I was thinking more around 65 gallons..lol. I think my GF would kick me in the nuts if I picked up another 125. Im also thinking about a larger cube...I dig the cube design.


----------



## Puff (Feb 14, 2005)

nismo driver said:


> everyone wants it then when you finally get it you like dammit this crap wont come off.
> 
> once it starts growing in a couple spots check your alk/CA/mg coraline uses more carbonates to calicfy then most hard corals and can quickly deplete those elements in a small tank if enough of it is spreading.


lol. that's how i was.

at first i was like, "OH SH*T!!! CORALINE!!! NICE!". then it kept spreading...and spreading...now i have to take a plastic scraper and work that stuff off the glass. it especially likes the rounded corners in the aquapod.

dont get me wrong, the stuff looks great, but im not a fan when it starts blocking my viewing area!


----------



## Grosse Gurke (Jan 3, 2003)

Oh...I know...it happened in my old tank.
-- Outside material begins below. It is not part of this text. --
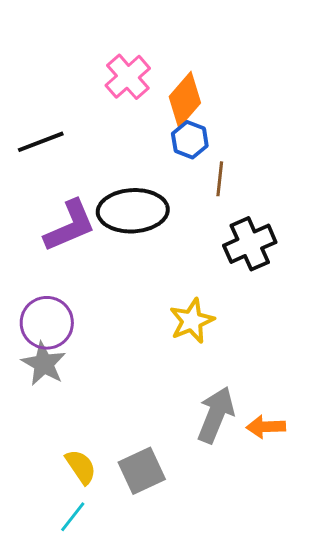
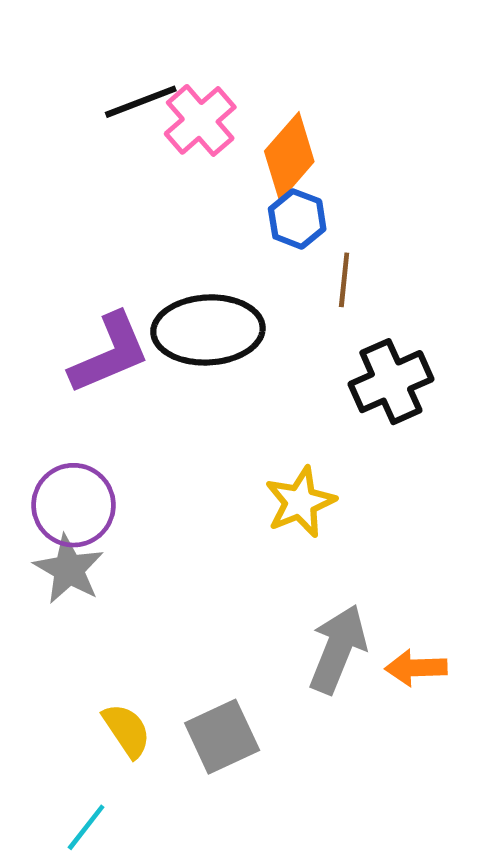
black line: (41, 142) -> (141, 102), moved
cyan line: (73, 517) -> (86, 827), moved

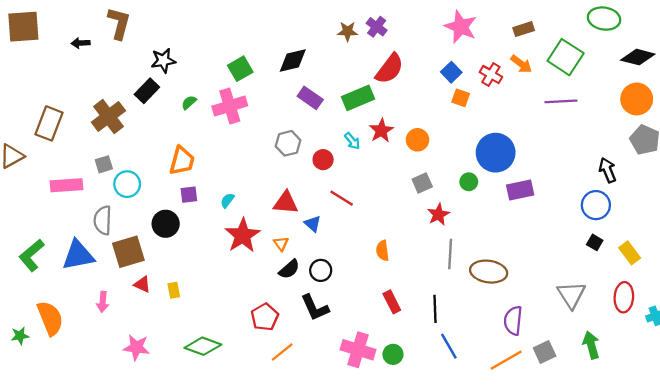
However I believe it is a good sign of how the tank is maturing....or at least that is what I though.


----------



## nismo driver (Jan 27, 2004)

Puff said:


> everyone wants it then when you finally get it you like dammit this crap wont come off.
> 
> once it starts growing in a couple spots check your alk/CA/mg coraline uses more carbonates to calicfy then most hard corals and can quickly deplete those elements in a small tank if enough of it is spreading.


lol. that's how i was.

at first i was like, "OH SH*T!!! CORALINE!!! NICE!". then it kept spreading...and spreading...now i have to take a plastic scraper and work that stuff off the glass. it especially likes the rounded corners in the aquapod.

dont get me wrong, the stuff looks great, but im not a fan when it starts blocking my viewing area!
[/quote]

i no longer have the coraline problem, the vodka/sugar dosing does something to stop or slow coraline growth, not sure if ts because of the super low nutient levels but most people run very low nutrient tanks observe limited coraline growth.


----------



## Puff (Feb 14, 2005)

yeah. mine has slowed down, but before i went away on my trip it was getting crazy. i wanted the back wall, locline, and hydor flo to get covered, then stop it there.

so far it has slowed down. which either means my tank is doing poorly, or there is less extra sh*t in the water to fuel its growth.


----------



## nismo driver (Jan 27, 2004)

Puff said:


> yeah. mine has slowed down, but before i went away on my trip it was getting crazy. i wanted the back wall, locline, and hydor flo to get covered, then stop it there.
> 
> so far it has slowed down. which either means my tank is doing poorly, or there is less extra sh*t in the water to fuel its growth.


check your calcium, alkalinity and magnesium..

the low calcium will pretty much only slow calcification and possibly stunt growth, low mag is also not good for coral in general but primarily effects hard corals like your brain, alian eye and montis, low alk is a concern for overall tank health since it will effect the ph.

if you find these levels are below 400ppm (ca) 8dkh (alk) 1200 - 1300 (mag) then raiss it slowly over a few days.


----------



## Grosse Gurke (Jan 3, 2003)

Hey ND...any way you could do a post about proper levels of these elements? It would help me out immensely...and I am sure anyone that is newer in the hobby.


----------



## nismo driver (Jan 27, 2004)

Grosse Gurke said:


> Hey ND...any way you could do a post about proper levels of these elements? It would help me out immensely...and I am sure anyone that is newer in the hobby.


sure i can post something up tonight when i have time to go indepth and blabber on forever.


----------



## Grosse Gurke (Jan 3, 2003)

Thanks man!


----------



## Puff (Feb 14, 2005)

thanks for the tip nismo. ill test those when i get home later.

i do regular water changes, so it should be too far off of the results i got last time i tested. but things change.


----------